▶ _Exercise requirements_:
Your reply should be the complete data, reproduced exactly.

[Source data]
◆ ◆ ◆ ◆ ◆

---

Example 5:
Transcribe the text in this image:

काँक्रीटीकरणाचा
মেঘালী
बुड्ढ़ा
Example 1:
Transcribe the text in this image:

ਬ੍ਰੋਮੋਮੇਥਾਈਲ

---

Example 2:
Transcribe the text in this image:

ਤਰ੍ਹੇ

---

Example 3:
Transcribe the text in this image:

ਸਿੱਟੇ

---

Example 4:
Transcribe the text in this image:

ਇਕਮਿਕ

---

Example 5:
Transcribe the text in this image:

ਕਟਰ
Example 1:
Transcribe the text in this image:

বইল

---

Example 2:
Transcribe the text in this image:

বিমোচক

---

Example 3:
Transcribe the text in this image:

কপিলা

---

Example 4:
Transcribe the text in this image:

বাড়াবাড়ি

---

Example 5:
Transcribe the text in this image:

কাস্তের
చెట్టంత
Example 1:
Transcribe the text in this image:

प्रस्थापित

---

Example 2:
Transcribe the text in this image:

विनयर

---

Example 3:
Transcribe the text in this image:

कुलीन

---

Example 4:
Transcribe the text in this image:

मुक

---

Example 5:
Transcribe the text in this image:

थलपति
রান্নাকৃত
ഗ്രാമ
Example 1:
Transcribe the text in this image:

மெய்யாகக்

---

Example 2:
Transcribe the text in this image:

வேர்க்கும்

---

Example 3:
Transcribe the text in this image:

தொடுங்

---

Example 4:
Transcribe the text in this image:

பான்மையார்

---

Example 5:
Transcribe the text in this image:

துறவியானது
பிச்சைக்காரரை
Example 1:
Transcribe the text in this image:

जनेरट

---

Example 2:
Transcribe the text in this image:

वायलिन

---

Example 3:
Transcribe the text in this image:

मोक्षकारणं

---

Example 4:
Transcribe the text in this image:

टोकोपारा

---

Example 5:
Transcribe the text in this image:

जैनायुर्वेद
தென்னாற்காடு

◆ ◆ ◆ ◆ ◆

▶ _Solution_:
---

Example 5:
Transcribe the text in this image:

काँक्रीटीकरणाचा
মেঘালী
बुड्ढ़ा
Example 1:
Transcribe the text in this image:

ਬ੍ਰੋਮੋਮੇਥਾਈਲ

---

Example 2:
Transcribe the text in this image:

ਤਰ੍ਹੇ

---

Example 3:
Transcribe the text in this image:

ਸਿੱਟੇ

---

Example 4:
Transcribe the text in this image:

ਇਕਮਿਕ

---

Example 5:
Transcribe the text in this image:

ਕਟਰ
Example 1:
Transcribe the text in this image:

বইল

---

Example 2:
Transcribe the text in this image:

বিমোচক

---

Example 3:
Transcribe the text in this image:

কপিলা

---

Example 4:
Transcribe the text in this image:

বাড়াবাড়ি

---

Example 5:
Transcribe the text in this image:

কাস্তের
చెట్టంత
Example 1:
Transcribe the text in this image:

प्रस्थापित

---

Example 2:
Transcribe the text in this image:

विनयर

---

Example 3:
Transcribe the text in this image:

कुलीन

---

Example 4:
Transcribe the text in this image:

मुक

---

Example 5:
Transcribe the text in this image:

थलपति
রান্নাকৃত
ഗ്രാമ
Example 1:
Transcribe the text in this image:

மெய்யாகக்

---

Example 2:
Transcribe the text in this image:

வேர்க்கும்

---

Example 3:
Transcribe the text in this image:

தொடுங்

---

Example 4:
Transcribe the text in this image:

பான்மையார்

---

Example 5:
Transcribe the text in this image:

துறவியானது
பிச்சைக்காரரை
Example 1:
Transcribe the text in this image:

जनेरट

---

Example 2:
Transcribe the text in this image:

वायलिन

---

Example 3:
Transcribe the text in this image:

मोक्षकारणं

---

Example 4:
Transcribe the text in this image:

टोकोपारा

---

Example 5:
Transcribe the text in this image:

जैनायुर्वेद
தென்னாற்காடு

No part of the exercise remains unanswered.